His pre­vious film, Faces (1968) had been an unex­pected hit, and so not only did he find someone to help fin­ance the film (Italian pro­ducer Bino Cicogna, whom Cassavetes had met while working in Italy on Machine Gun McCain in 1969), but later on, he con­vinced Columbia to release the film the­at­ric­ally. Nevertheless, Husbands was a com­mer­cial failure, des­pite some intense performances.

It’s essen­tially a three-hander. Harry (Ben Gazzara), Gus (John Cassavetes) and Archie (Peter Falk) attend the funeral of the fourth member of their group, and, trying to work through their grief, go on an epic bender, which lasts sev­eral days and takes them from New York to London.

Although the tagline is “A Comedy about Life, Death and Freedom,” there are only a few places where I laughed, and uncom­fort­ably at that. Instead, Cassavetes’ exam­in­a­tion of male friend­ship, grief, and mid­life crises becomes more and more har­rowing as it goes on. This bender is a des­cent into a sort of howling exist­en­tial hell.

Not being familiar with the rest of Cassavetes’ work as a dir­ector, it was ini­tially dif­fi­cult for me to tell whether these emotionally-stunted, crass and abrasive char­ac­ters are meant to evoke our sym­pathy or not. Their “charm” cer­tainly becomes more trans­parent the more time we spend with them, and Cassavetes enjoys drawing scenes out to almost absurd lengths. An early scene of a drunken sin­galong in a bar must run at least 20 minutes, and by the end, with our trio bul­lying a woman into adding more “pas­sion” to her per­form­ance, our opinion of these guys has cer­tainly changed for the worse.

Husbands

So it’s not a huge sur­prise when Harry comes home to change the next morning and ends up in a phys­ical con­front­a­tion with both his wife and her mother. As the defacto leader of the trio, he’s the most aggressive.

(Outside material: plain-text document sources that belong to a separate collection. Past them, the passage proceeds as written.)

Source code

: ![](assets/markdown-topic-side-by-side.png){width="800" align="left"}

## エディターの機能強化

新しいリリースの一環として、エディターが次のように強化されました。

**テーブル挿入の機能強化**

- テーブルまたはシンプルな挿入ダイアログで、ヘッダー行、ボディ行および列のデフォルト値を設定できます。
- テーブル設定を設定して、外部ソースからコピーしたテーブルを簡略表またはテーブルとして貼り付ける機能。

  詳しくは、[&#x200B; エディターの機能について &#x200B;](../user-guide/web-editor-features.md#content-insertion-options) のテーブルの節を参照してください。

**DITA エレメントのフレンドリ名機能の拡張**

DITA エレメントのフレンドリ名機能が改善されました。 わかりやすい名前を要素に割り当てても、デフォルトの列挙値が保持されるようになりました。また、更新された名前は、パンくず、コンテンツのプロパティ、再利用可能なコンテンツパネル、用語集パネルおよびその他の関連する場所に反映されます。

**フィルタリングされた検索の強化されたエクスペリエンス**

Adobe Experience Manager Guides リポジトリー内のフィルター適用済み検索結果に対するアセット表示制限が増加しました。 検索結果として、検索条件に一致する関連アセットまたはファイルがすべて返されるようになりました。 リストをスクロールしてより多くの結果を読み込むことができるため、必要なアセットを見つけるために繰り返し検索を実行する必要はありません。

Before his ill-fated trip home, he’s told Gus and Archie, “Aside from sex, and she’s very good at it, I like you guys better.” He fol­lows this up with a few repe­ti­tions of the phrase, “Let’s go home and get it over with.”

After his violent out­burst, he grabs his pass­port and tells his friends that he needs to get away; oth­er­wise, he’d just go back inside and apo­lo­gize and he doesn’t want to do that. All these guys seem power­less when it comes to their wives and chil­dren and other respons­ib­il­ities, but their “acting out” just seems to con­firm their imma­turity, des­pite the macho trappings.

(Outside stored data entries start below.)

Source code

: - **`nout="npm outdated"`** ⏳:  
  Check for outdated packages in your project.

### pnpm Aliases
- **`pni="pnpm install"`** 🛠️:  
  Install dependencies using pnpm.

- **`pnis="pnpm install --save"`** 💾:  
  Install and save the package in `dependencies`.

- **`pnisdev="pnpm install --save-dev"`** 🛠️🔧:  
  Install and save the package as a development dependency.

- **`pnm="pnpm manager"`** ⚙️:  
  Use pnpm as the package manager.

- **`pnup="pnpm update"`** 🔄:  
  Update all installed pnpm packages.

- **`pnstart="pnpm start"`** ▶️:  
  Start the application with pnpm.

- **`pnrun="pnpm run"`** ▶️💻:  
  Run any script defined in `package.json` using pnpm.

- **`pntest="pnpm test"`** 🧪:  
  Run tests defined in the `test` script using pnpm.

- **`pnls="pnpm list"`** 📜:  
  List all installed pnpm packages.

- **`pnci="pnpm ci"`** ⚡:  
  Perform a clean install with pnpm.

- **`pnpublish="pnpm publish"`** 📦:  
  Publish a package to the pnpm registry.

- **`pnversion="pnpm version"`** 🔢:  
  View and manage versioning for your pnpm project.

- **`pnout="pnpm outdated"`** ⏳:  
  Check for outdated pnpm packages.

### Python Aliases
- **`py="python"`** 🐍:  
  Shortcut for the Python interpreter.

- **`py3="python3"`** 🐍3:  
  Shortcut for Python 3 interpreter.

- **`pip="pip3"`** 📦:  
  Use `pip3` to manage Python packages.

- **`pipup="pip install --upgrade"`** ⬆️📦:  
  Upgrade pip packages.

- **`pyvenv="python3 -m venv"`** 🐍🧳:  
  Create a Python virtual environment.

Under the cover of con­cern for their friend, Archie and Gus decide to go with him, to “tuck him into the hotel and then come back home,” they assure each other. As soon as they arrive in England, they want to gamble, drink and pick up women, as if these activ­ities are what bind men together. The only member of the trio who tries to com­mu­nicate any­thing deeper is Archie, but poor old Peter Falk always seems to end up talking to him­self. He’s the sort of actor who seems to end up doing that in almost everything he’s ever done.

There’s another long scene in London, where our three tough guys suc­ceed in get­ting three attractive women back to their hotel rooms. Gus has picked up a woman who’s men­tally unbal­anced, and the other two appear to have hired pros­ti­tutes, but in any case, the fol­lowing “seduc­tion” scene is one of the most creepy and joy­less I’ve seen in a long time. It is kind of funny to realize that the only people willing to spend time with these guys are either crazy or are being paid.

It’s a strange thing, though. Although I couldn’t wait for the film to end, I haven’t been able to stop thinking about it for days. These loud brutes, “drama kings” if I can coin a phrase, are trapped not only in their jobs and mar­riages, but in their con­cep­tion of what being a man is all about. Their attempts to con­nect with each other, to grieve their friend and their passing youth, all end in shouting and viol­ence. Their rage is inar­tic­u­late but exposes some­thing, except they don’t have the vocab­u­lary to express this vul­ner­ab­ility. Perhaps I’m reading more into the film, but I want to give Cassavetes credit for for­cing the audi­ence to spend two and a half hours in the pres­ence of such unre­con­structed brutes. Their humanity comes out not in what they say but in what they’re unable to say. This is no comedy. It’s a tragedy.